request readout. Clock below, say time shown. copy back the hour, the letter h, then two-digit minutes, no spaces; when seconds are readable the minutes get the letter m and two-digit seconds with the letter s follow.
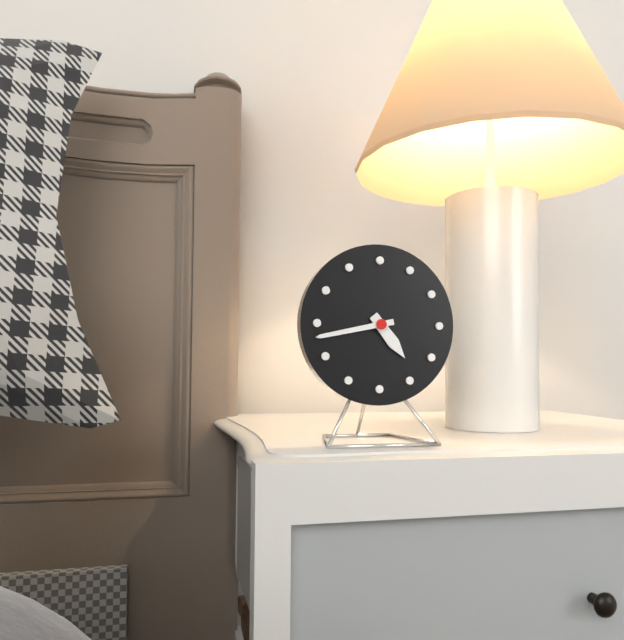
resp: 4h43
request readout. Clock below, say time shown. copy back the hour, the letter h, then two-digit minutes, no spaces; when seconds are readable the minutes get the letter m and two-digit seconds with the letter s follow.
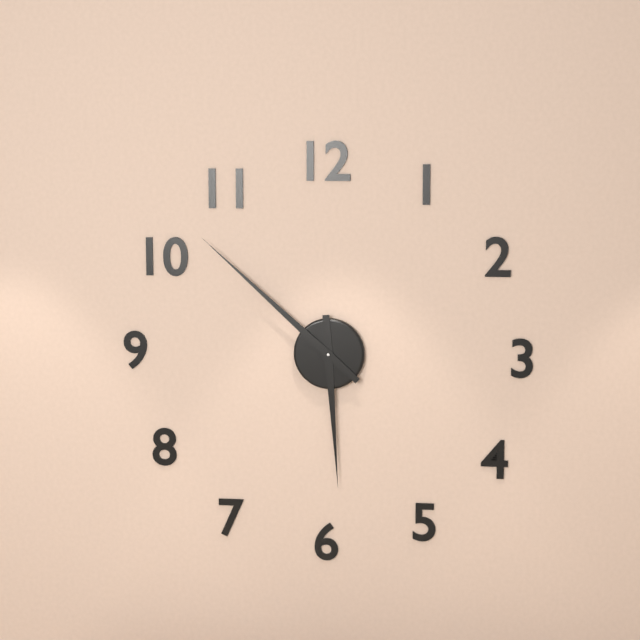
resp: 5h52
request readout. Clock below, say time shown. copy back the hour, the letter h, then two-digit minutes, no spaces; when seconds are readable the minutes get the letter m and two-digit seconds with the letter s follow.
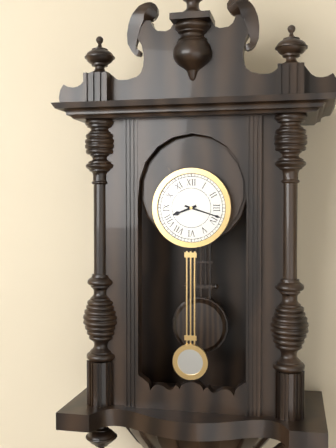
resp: 8h18
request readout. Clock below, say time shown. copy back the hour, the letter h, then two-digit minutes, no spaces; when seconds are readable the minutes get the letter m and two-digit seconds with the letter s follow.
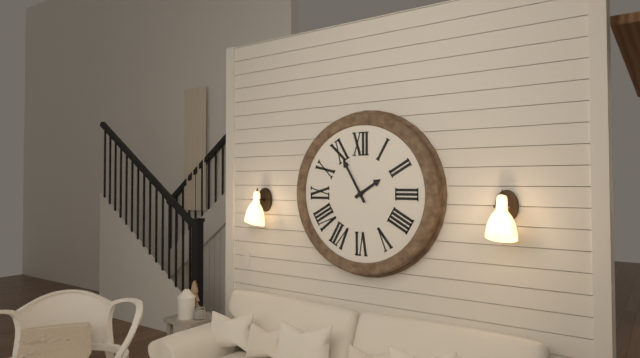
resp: 1h55
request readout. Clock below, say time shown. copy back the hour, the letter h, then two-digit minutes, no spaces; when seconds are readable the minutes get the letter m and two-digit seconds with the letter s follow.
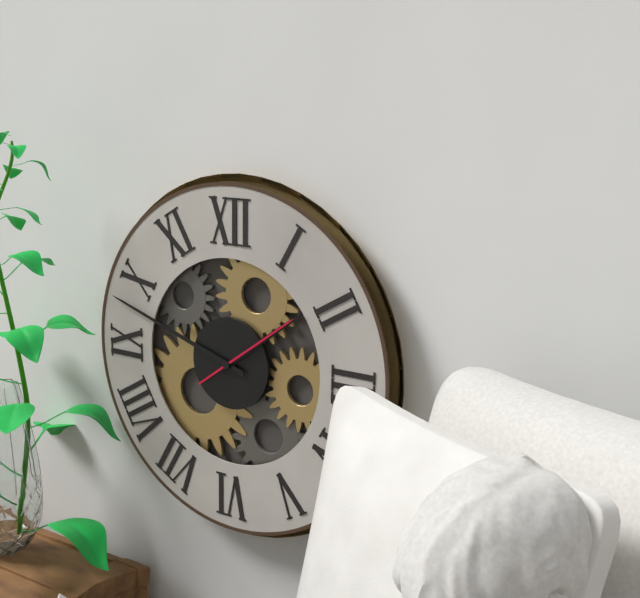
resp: 1h48m09s
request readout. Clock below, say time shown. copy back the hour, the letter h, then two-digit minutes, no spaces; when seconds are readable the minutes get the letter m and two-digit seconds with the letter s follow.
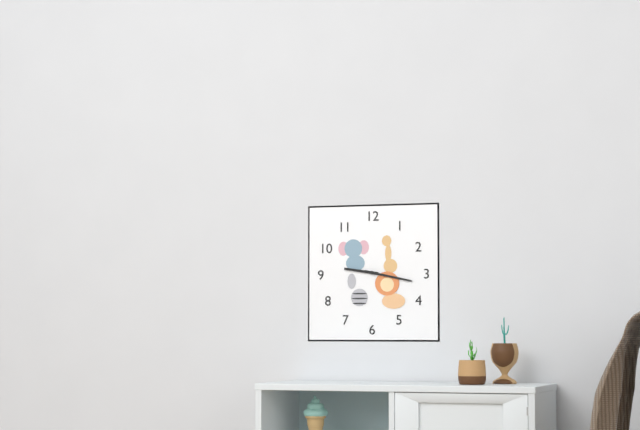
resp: 9h17
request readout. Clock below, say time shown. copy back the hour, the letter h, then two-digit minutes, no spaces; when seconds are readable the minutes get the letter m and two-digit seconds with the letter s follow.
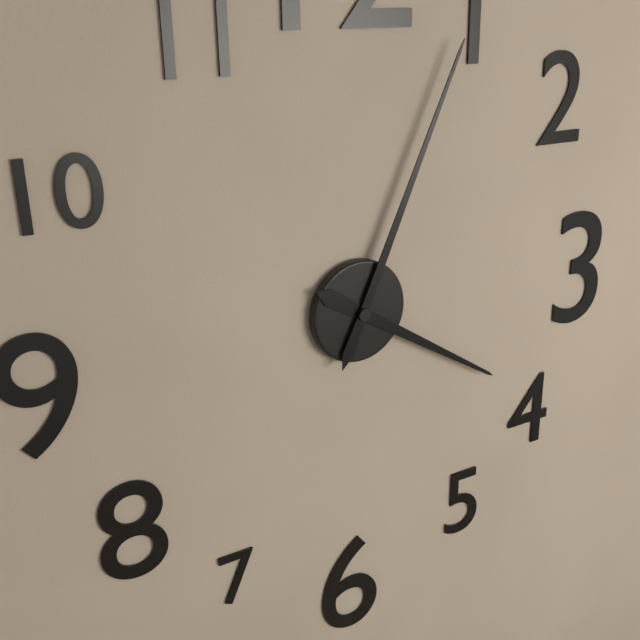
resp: 4h04
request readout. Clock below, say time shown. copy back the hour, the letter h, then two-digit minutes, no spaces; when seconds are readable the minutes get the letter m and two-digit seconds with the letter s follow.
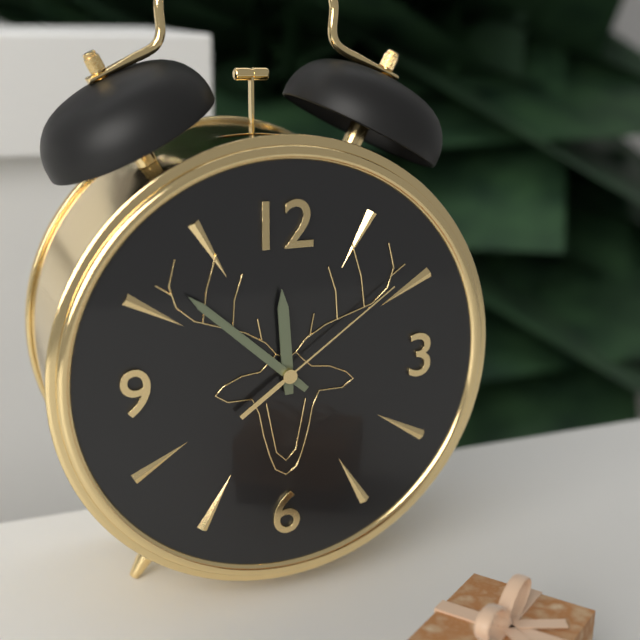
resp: 11h52m09s
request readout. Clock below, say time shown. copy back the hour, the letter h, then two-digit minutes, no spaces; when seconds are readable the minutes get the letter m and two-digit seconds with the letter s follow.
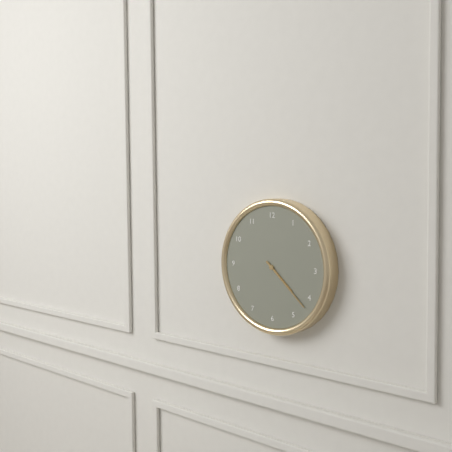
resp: 4h22
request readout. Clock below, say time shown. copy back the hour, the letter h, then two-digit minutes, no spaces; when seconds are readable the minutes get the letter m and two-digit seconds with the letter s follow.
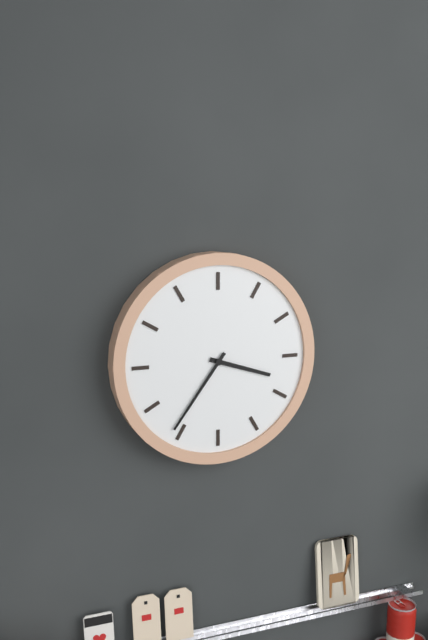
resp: 3h36
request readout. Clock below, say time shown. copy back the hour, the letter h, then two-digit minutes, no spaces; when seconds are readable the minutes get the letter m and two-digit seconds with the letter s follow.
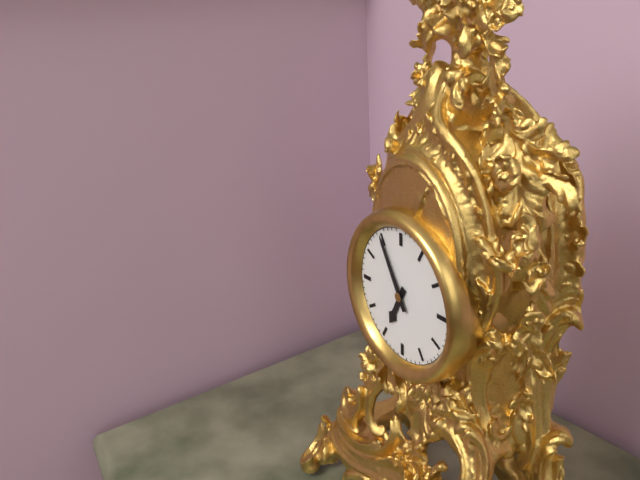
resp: 6h55
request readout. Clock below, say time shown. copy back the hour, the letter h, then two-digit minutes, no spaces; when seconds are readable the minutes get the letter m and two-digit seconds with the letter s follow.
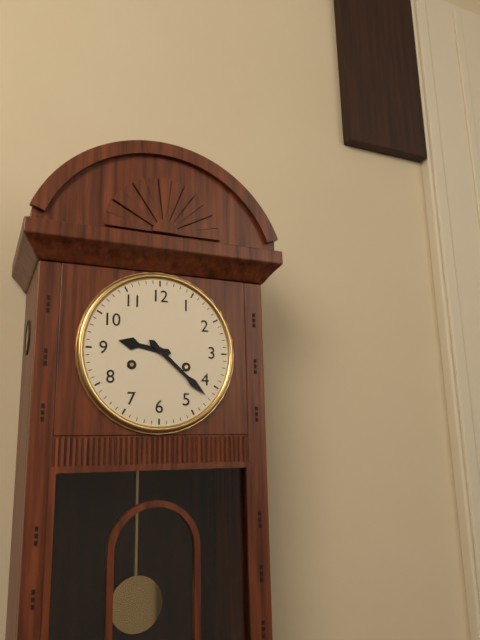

-=-=-=-=-

- _Exercise directions_
Rewrite the material from its start through the line with "resp: 11h52m09s", changing "readout" to "reading" and leaving everything else unchanged. Omit the pictures from the answer.

- _Task output_
request reading. Clock below, say time shown. copy back the hour, the letter h, then two-digit minutes, no spaces; when seconds are readable the minutes get the letter m and two-digit seconds with the letter s follow.
resp: 4h43
request reading. Clock below, say time shown. copy back the hour, the letter h, then two-digit minutes, no spaces; when seconds are readable the minutes get the letter m and two-digit seconds with the letter s follow.
resp: 5h52
request reading. Clock below, say time shown. copy back the hour, the letter h, then two-digit minutes, no spaces; when seconds are readable the minutes get the letter m and two-digit seconds with the letter s follow.
resp: 8h18
request reading. Clock below, say time shown. copy back the hour, the letter h, then two-digit minutes, no spaces; when seconds are readable the minutes get the letter m and two-digit seconds with the letter s follow.
resp: 1h55
request reading. Clock below, say time shown. copy back the hour, the letter h, then two-digit minutes, no spaces; when seconds are readable the minutes get the letter m and two-digit seconds with the letter s follow.
resp: 1h48m09s
request reading. Clock below, say time shown. copy back the hour, the letter h, then two-digit minutes, no spaces; when seconds are readable the minutes get the letter m and two-digit seconds with the letter s follow.
resp: 9h17
request reading. Clock below, say time shown. copy back the hour, the letter h, then two-digit minutes, no spaces; when seconds are readable the minutes get the letter m and two-digit seconds with the letter s follow.
resp: 4h04
request reading. Clock below, say time shown. copy back the hour, the letter h, then two-digit minutes, no spaces; when seconds are readable the minutes get the letter m and two-digit seconds with the letter s follow.
resp: 11h52m09s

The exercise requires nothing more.